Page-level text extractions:

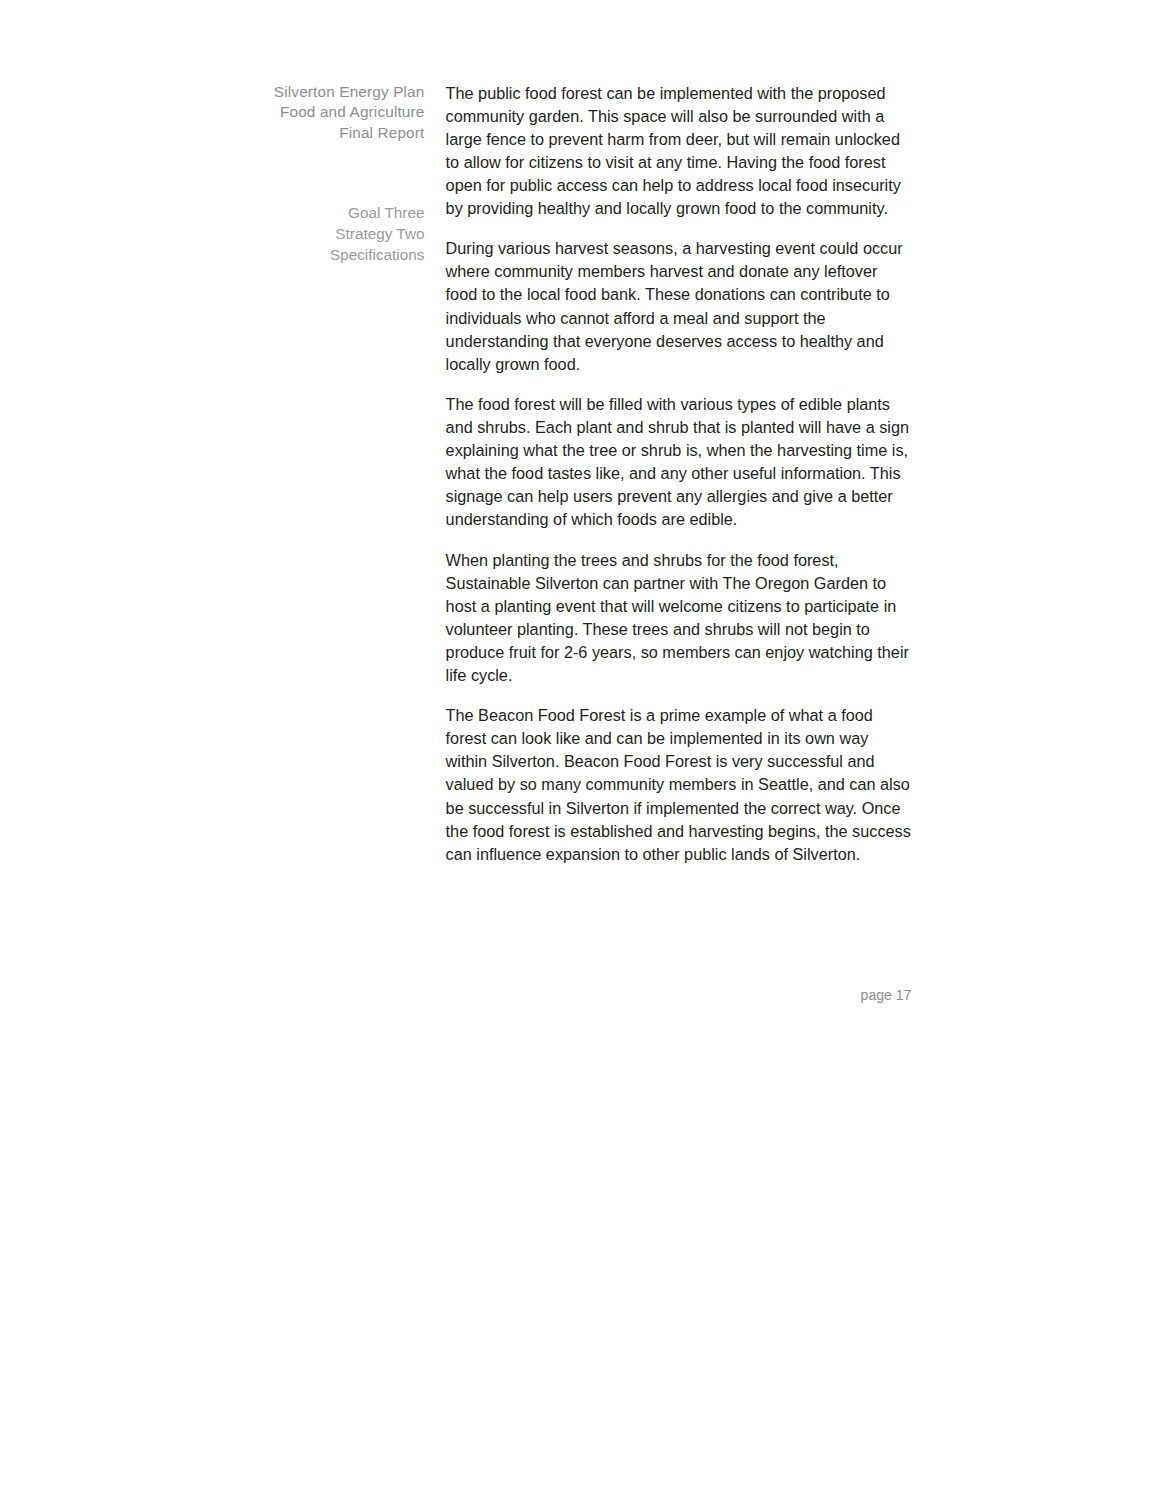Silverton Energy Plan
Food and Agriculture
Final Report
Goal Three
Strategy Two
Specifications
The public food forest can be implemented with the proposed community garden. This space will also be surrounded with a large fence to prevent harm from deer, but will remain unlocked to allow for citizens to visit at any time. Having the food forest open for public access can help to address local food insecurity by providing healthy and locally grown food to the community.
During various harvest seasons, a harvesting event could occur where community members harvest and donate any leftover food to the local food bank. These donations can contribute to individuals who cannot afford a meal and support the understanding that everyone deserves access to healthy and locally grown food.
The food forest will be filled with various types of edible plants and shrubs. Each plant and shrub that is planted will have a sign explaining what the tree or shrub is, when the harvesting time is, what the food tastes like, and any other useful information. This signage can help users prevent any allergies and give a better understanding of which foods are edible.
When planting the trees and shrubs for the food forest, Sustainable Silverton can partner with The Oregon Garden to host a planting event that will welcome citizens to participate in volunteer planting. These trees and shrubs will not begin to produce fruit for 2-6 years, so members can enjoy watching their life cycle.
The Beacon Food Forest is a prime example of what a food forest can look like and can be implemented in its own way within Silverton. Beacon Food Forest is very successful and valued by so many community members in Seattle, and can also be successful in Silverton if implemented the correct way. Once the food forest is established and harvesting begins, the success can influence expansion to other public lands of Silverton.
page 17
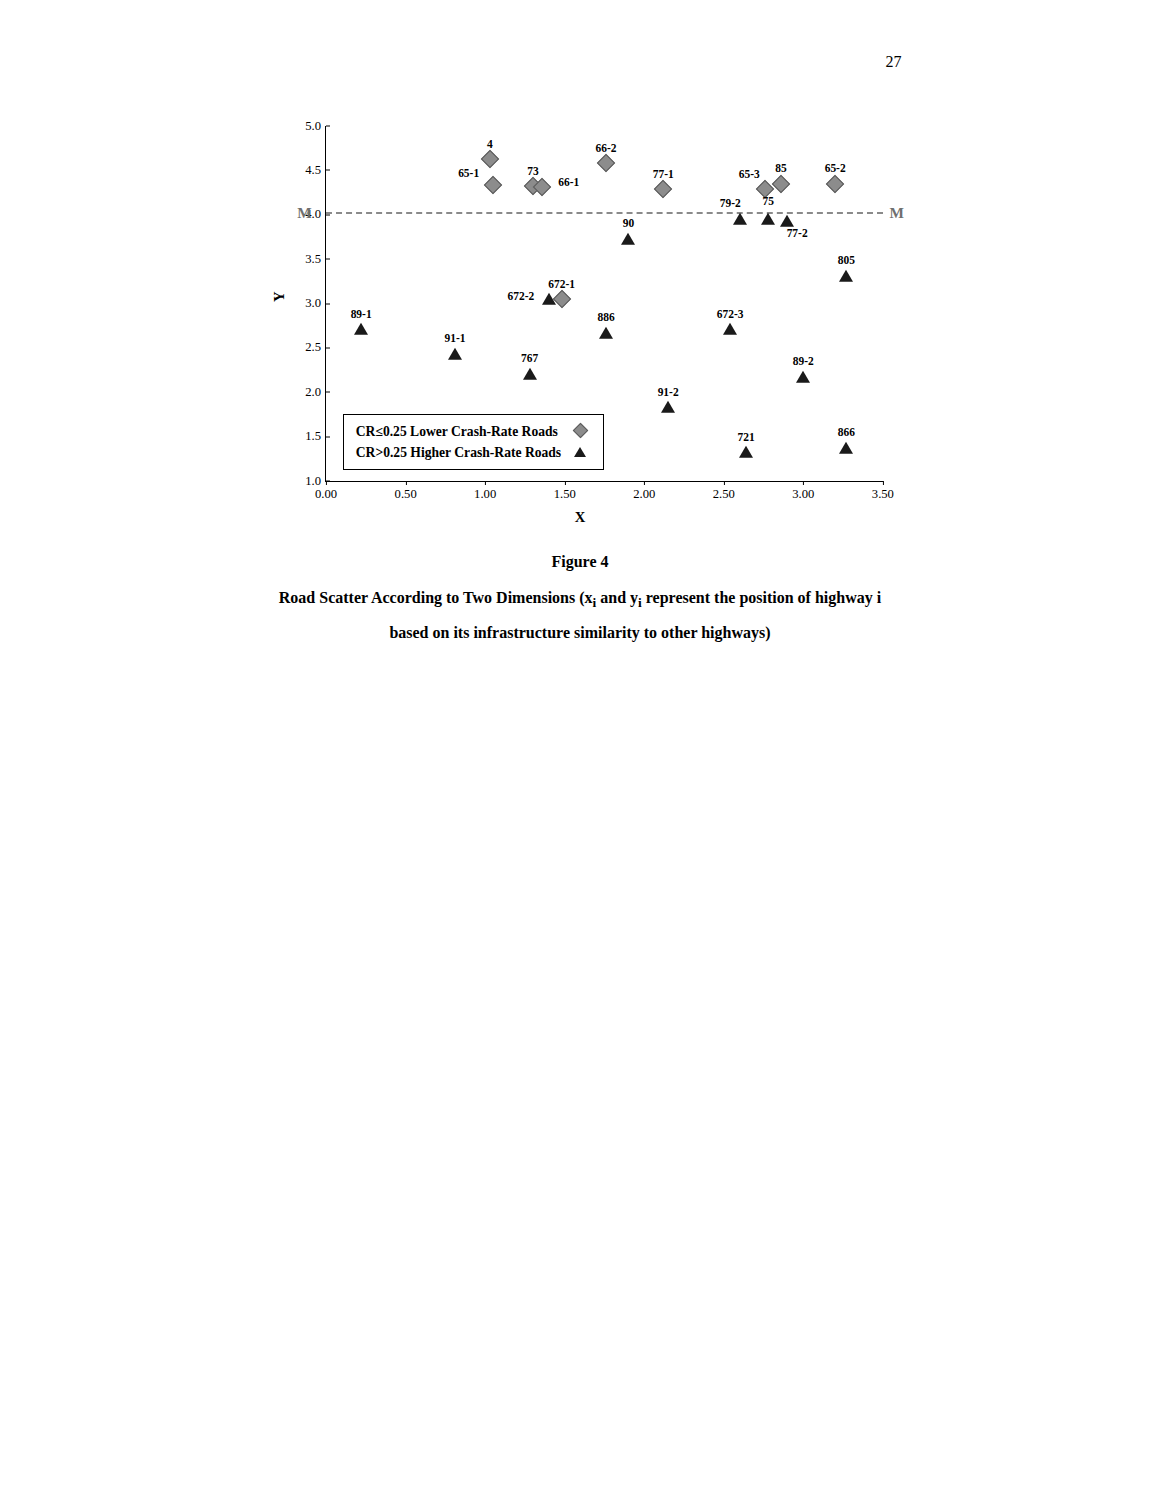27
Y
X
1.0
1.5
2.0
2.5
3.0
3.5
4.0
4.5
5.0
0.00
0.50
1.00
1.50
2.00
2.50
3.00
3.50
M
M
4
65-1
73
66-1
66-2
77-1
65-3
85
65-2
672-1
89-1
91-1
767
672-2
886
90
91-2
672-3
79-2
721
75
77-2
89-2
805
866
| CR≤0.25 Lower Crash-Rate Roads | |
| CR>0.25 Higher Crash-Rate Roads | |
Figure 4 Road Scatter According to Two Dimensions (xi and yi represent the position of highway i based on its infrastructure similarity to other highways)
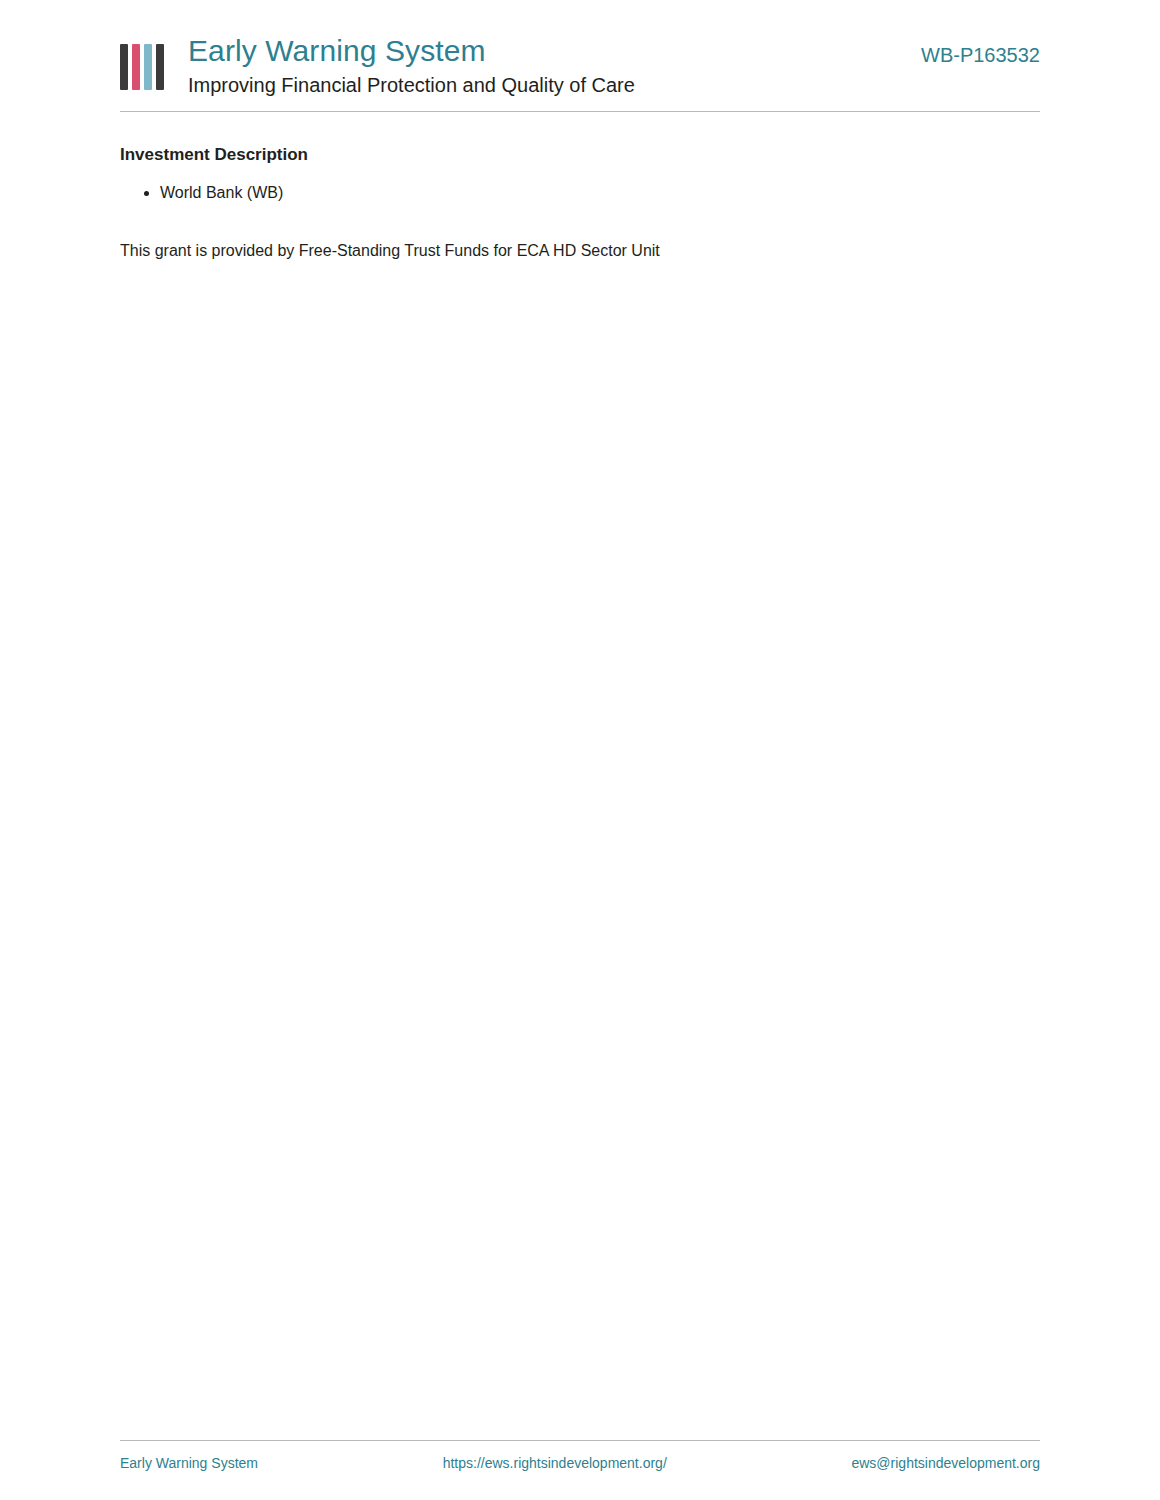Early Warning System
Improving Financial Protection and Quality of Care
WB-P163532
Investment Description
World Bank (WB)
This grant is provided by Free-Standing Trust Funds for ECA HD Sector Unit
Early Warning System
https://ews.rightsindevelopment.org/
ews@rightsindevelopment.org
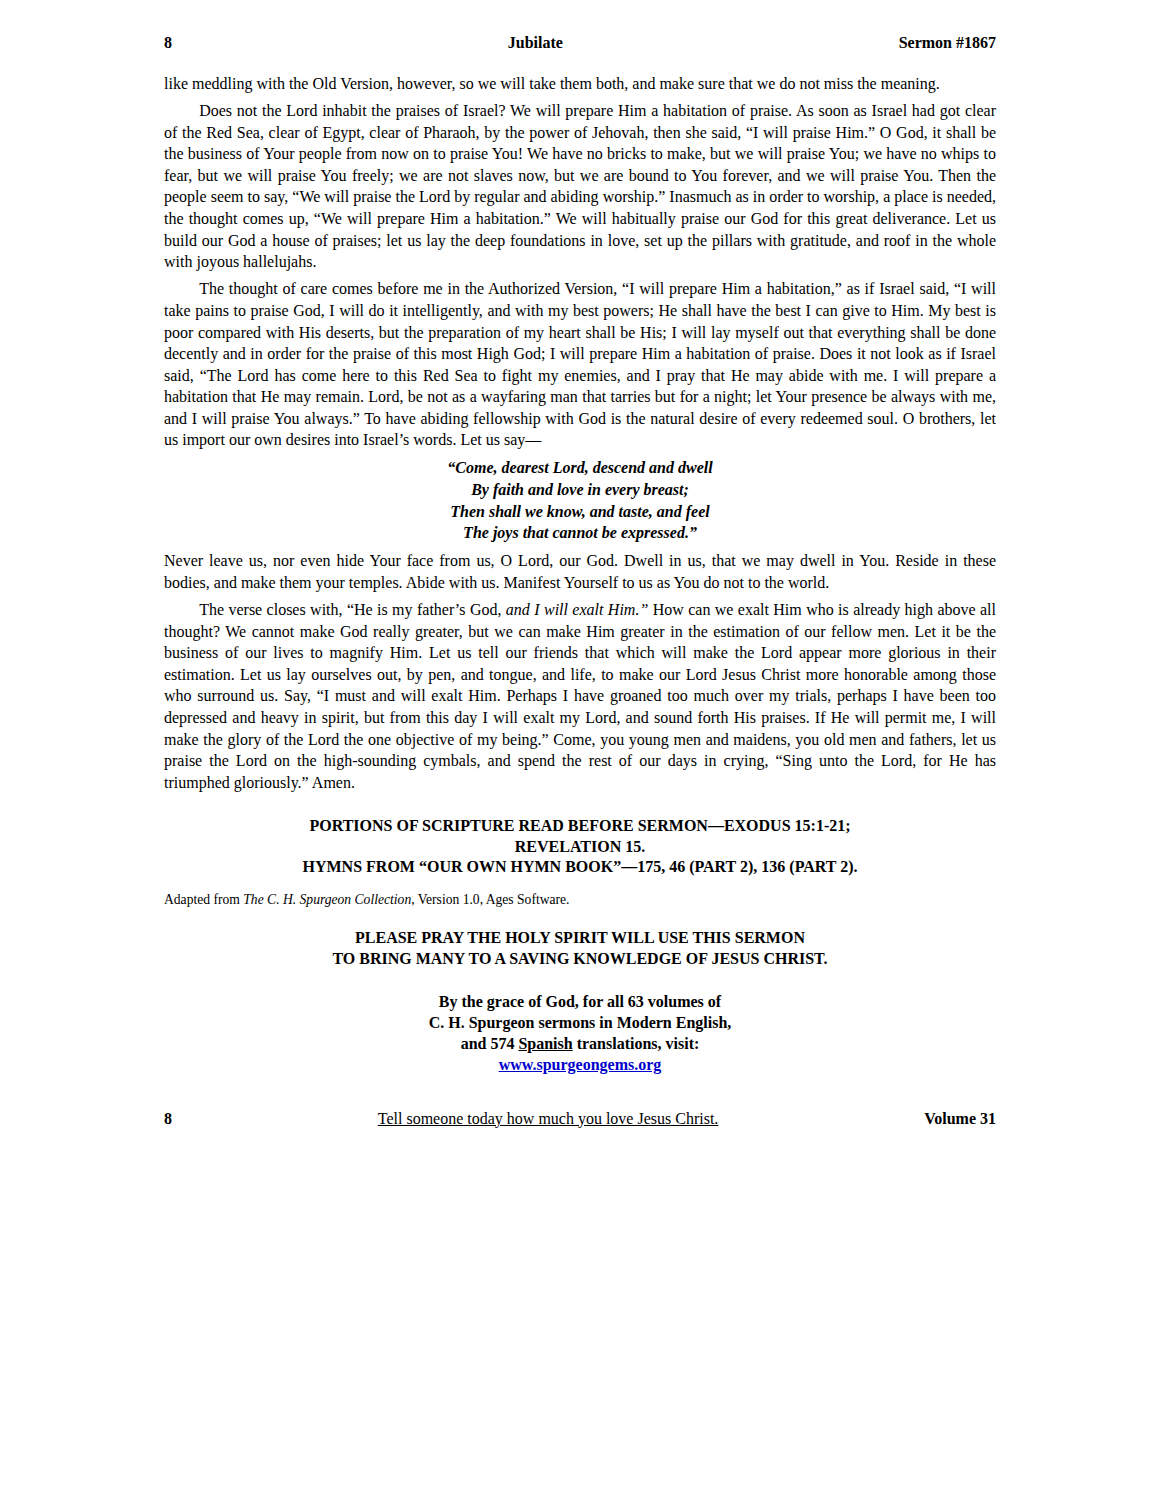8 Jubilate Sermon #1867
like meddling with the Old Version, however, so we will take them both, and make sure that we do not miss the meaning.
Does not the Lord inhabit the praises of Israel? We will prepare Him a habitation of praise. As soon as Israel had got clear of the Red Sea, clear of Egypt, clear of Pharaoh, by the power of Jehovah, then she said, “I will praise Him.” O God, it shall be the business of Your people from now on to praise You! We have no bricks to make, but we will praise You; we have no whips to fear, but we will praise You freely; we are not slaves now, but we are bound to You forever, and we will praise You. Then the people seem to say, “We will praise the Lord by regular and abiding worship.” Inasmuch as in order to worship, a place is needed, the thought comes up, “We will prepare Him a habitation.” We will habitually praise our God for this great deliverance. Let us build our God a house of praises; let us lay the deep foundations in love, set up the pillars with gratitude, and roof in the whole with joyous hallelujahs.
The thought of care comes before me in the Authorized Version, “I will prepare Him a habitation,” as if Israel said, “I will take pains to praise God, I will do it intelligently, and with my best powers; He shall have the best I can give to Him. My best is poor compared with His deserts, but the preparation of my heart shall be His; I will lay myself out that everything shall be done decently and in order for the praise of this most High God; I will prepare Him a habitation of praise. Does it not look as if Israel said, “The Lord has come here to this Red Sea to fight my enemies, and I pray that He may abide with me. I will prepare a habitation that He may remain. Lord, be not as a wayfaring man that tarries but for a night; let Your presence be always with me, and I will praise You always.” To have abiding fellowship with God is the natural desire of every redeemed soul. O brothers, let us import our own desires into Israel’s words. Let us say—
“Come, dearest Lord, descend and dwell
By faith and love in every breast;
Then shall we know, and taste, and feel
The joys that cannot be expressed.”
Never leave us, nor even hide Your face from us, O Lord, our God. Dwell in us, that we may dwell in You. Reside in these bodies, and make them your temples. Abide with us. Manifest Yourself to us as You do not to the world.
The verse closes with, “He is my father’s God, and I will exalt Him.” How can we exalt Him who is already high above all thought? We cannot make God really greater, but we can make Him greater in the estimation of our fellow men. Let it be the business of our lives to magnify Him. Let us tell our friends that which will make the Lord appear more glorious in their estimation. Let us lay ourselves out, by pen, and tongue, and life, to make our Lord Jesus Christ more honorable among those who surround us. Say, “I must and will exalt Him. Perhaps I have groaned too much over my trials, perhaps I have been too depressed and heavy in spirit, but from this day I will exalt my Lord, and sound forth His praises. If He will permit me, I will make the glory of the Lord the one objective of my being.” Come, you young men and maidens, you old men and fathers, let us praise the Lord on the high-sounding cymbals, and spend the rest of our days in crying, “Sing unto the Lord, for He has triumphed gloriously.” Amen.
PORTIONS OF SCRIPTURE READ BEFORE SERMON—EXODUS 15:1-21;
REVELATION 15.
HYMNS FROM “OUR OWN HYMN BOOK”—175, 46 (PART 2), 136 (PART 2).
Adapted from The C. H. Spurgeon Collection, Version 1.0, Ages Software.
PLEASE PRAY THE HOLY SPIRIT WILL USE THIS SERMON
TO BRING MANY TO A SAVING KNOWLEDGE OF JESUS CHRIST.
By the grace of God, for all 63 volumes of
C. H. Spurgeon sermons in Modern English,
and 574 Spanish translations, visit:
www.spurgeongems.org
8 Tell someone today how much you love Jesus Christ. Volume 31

Exercise goal: Each entry should be transcribed exactly as given, with pictures omitted.

Written solution:
Silverton Energy Plan
Food and Agriculture
Final Report
Goal Three
Strategy Two
Specifications
The public food forest can be implemented with the proposed community garden. This space will also be surrounded with a large fence to prevent harm from deer, but will remain unlocked to allow for citizens to visit at any time. Having the food forest open for public access can help to address local food insecurity by providing healthy and locally grown food to the community.
During various harvest seasons, a harvesting event could occur where community members harvest and donate any leftover food to the local food bank. These donations can contribute to individuals who cannot afford a meal and support the understanding that everyone deserves access to healthy and locally grown food.
The food forest will be filled with various types of edible plants and shrubs. Each plant and shrub that is planted will have a sign explaining what the tree or shrub is, when the harvesting time is, what the food tastes like, and any other useful information. This signage can help users prevent any allergies and give a better understanding of which foods are edible.
When planting the trees and shrubs for the food forest, Sustainable Silverton can partner with The Oregon Garden to host a planting event that will welcome citizens to participate in volunteer planting. These trees and shrubs will not begin to produce fruit for 2-6 years, so members can enjoy watching their life cycle.
The Beacon Food Forest is a prime example of what a food forest can look like and can be implemented in its own way within Silverton. Beacon Food Forest is very successful and valued by so many community members in Seattle, and can also be successful in Silverton if implemented the correct way. Once the food forest is established and harvesting begins, the success can influence expansion to other public lands of Silverton.
page 17
27
Y
X
1.0
1.5
2.0
2.5
3.0
3.5
4.0
4.5
5.0
0.00
0.50
1.00
1.50
2.00
2.50
3.00
3.50
M
M
4
65-1
73
66-1
66-2
77-1
65-3
85
65-2
672-1
89-1
91-1
767
672-2
886
90
91-2
672-3
79-2
721
75
77-2
89-2
805
866
| CR≤0.25 Lower Crash-Rate Roads | |
| CR>0.25 Higher Crash-Rate Roads | |
Figure 4 Road Scatter According to Two Dimensions (xi and yi represent the position of highway i based on its infrastructure similarity to other highways)
Early Warning System
Improving Financial Protection and Quality of Care
WB-P163532
Investment Description
World Bank (WB)
This grant is provided by Free-Standing Trust Funds for ECA HD Sector Unit
Early Warning System
https://ews.rightsindevelopment.org/
ews@rightsindevelopment.org
8 Jubilate Sermon #1867
like meddling with the Old Version, however, so we will take them both, and make sure that we do not miss the meaning.
Does not the Lord inhabit the praises of Israel? We will prepare Him a habitation of praise. As soon as Israel had got clear of the Red Sea, clear of Egypt, clear of Pharaoh, by the power of Jehovah, then she said, “I will praise Him.” O God, it shall be the business of Your people from now on to praise You! We have no bricks to make, but we will praise You; we have no whips to fear, but we will praise You freely; we are not slaves now, but we are bound to You forever, and we will praise You. Then the people seem to say, “We will praise the Lord by regular and abiding worship.” Inasmuch as in order to worship, a place is needed, the thought comes up, “We will prepare Him a habitation.” We will habitually praise our God for this great deliverance. Let us build our God a house of praises; let us lay the deep foundations in love, set up the pillars with gratitude, and roof in the whole with joyous hallelujahs.
The thought of care comes before me in the Authorized Version, “I will prepare Him a habitation,” as if Israel said, “I will take pains to praise God, I will do it intelligently, and with my best powers; He shall have the best I can give to Him. My best is poor compared with His deserts, but the preparation of my heart shall be His; I will lay myself out that everything shall be done decently and in order for the praise of this most High God; I will prepare Him a habitation of praise. Does it not look as if Israel said, “The Lord has come here to this Red Sea to fight my enemies, and I pray that He may abide with me. I will prepare a habitation that He may remain. Lord, be not as a wayfaring man that tarries but for a night; let Your presence be always with me, and I will praise You always.” To have abiding fellowship with God is the natural desire of every redeemed soul. O brothers, let us import our own desires into Israel’s words. Let us say—
“Come, dearest Lord, descend and dwell
By faith and love in every breast;
Then shall we know, and taste, and feel
The joys that cannot be expressed.”
Never leave us, nor even hide Your face from us, O Lord, our God. Dwell in us, that we may dwell in You. Reside in these bodies, and make them your temples. Abide with us. Manifest Yourself to us as You do not to the world.
The verse closes with, “He is my father’s God, and I will exalt Him.” How can we exalt Him who is already high above all thought? We cannot make God really greater, but we can make Him greater in the estimation of our fellow men. Let it be the business of our lives to magnify Him. Let us tell our friends that which will make the Lord appear more glorious in their estimation. Let us lay ourselves out, by pen, and tongue, and life, to make our Lord Jesus Christ more honorable among those who surround us. Say, “I must and will exalt Him. Perhaps I have groaned too much over my trials, perhaps I have been too depressed and heavy in spirit, but from this day I will exalt my Lord, and sound forth His praises. If He will permit me, I will make the glory of the Lord the one objective of my being.” Come, you young men and maidens, you old men and fathers, let us praise the Lord on the high-sounding cymbals, and spend the rest of our days in crying, “Sing unto the Lord, for He has triumphed gloriously.” Amen.
PORTIONS OF SCRIPTURE READ BEFORE SERMON—EXODUS 15:1-21;
REVELATION 15.
HYMNS FROM “OUR OWN HYMN BOOK”—175, 46 (PART 2), 136 (PART 2).
Adapted from The C. H. Spurgeon Collection, Version 1.0, Ages Software.
PLEASE PRAY THE HOLY SPIRIT WILL USE THIS SERMON
TO BRING MANY TO A SAVING KNOWLEDGE OF JESUS CHRIST.
By the grace of God, for all 63 volumes of
C. H. Spurgeon sermons in Modern English,
and 574 Spanish translations, visit:
www.spurgeongems.org
8 Tell someone today how much you love Jesus Christ. Volume 31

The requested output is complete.